Reproduce the records that follow in full, excluding any picture they contain.
━━━━━ EXERCISE INPUT ━━━━━
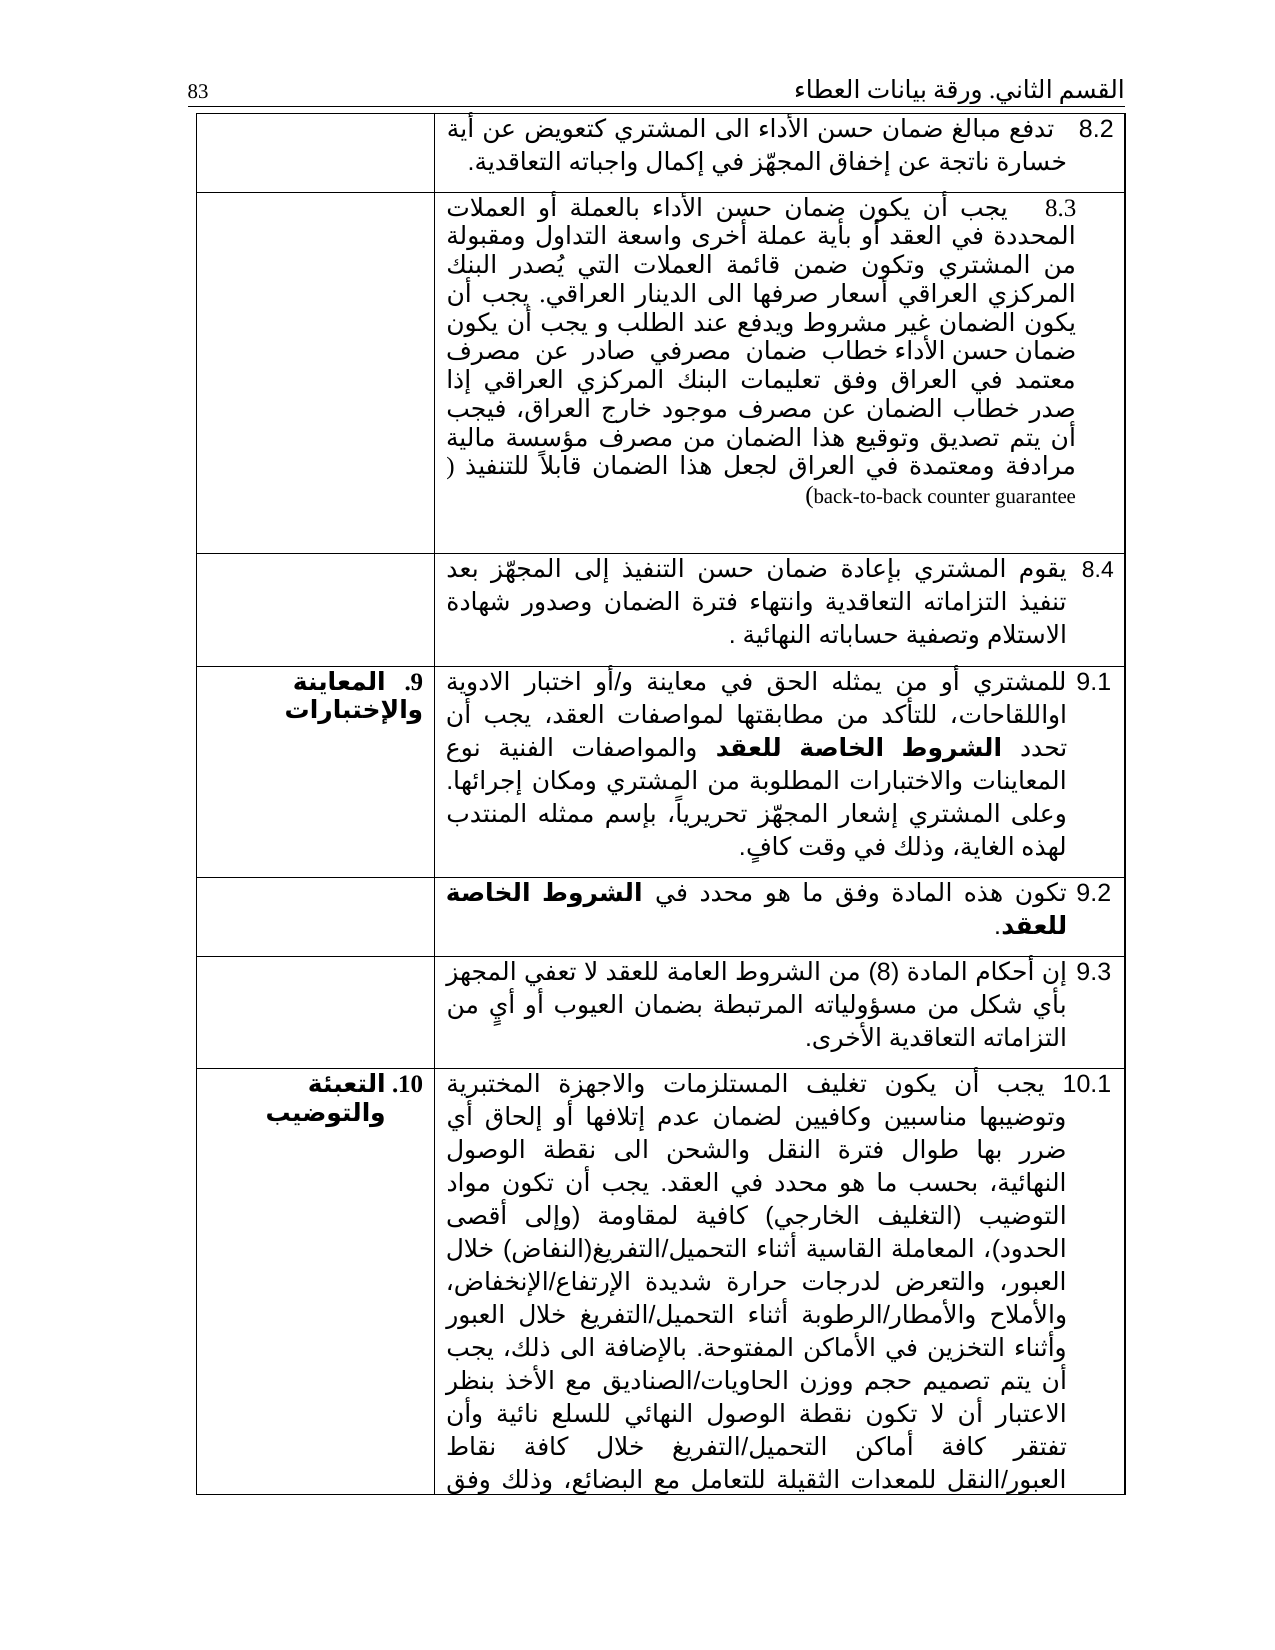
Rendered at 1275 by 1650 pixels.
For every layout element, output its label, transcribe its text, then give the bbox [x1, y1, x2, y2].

table_cell 9.1 للمشتري أو من يمثله الحق في معاينة و/أو اختبار الادوية اواللقاحات، للتأكد من مطابقتها لمواصفات العقد، يجب أن تحدد الشروط الخاصة للعقد والمواصفات الفنية نوع المعاينات والاختبارات المطلوبة من المشتري ومكان إجرائها. وعلى المشتري إشعار المجهّز تحريرياً، بإسم ممثله المنتدب لهذه الغاية، وذلك في وقت كافٍ. [435, 667, 1124, 877]
table_cell 8.4 يقوم المشتري بإعادة ضمان حسن التنفيذ إلى المجهّز بعد تنفيذ التزاماته التعاقدية وانتهاء فترة الضمان وصدور شهادة الاستلام وتصفية حساباته النهائية . [435, 554, 1124, 666]
table_cell 9. المعاينة والإختبارات [197, 667, 434, 877]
━━━━━
SOLUTION FOR THIS PROBLEM:
Rendered at 1275 by 1650 pixels.
For every layout element, output its label, transcribe its text, then give the bbox [x1, y1, x2, y2].

table_cell 9.1 للمشتري أو من يمثله الحق في معاينة و/أو اختبار الادوية اواللقاحات، للتأكد من مطابقتها لمواصفات العقد، يجب أن تحدد الشروط الخاصة للعقد والمواصفات الفنية نوع المعاينات والاختبارات المطلوبة من المشتري ومكان إجرائها. وعلى المشتري إشعار المجهّز تحريرياً، بإسم ممثله المنتدب لهذه الغاية، وذلك في وقت كافٍ. [435, 667, 1124, 877]
table_cell 8.4 يقوم المشتري بإعادة ضمان حسن التنفيذ إلى المجهّز بعد تنفيذ التزاماته التعاقدية وانتهاء فترة الضمان وصدور شهادة الاستلام وتصفية حساباته النهائية . [435, 554, 1124, 666]
table_cell 9. المعاينة والإختبارات [197, 667, 434, 877]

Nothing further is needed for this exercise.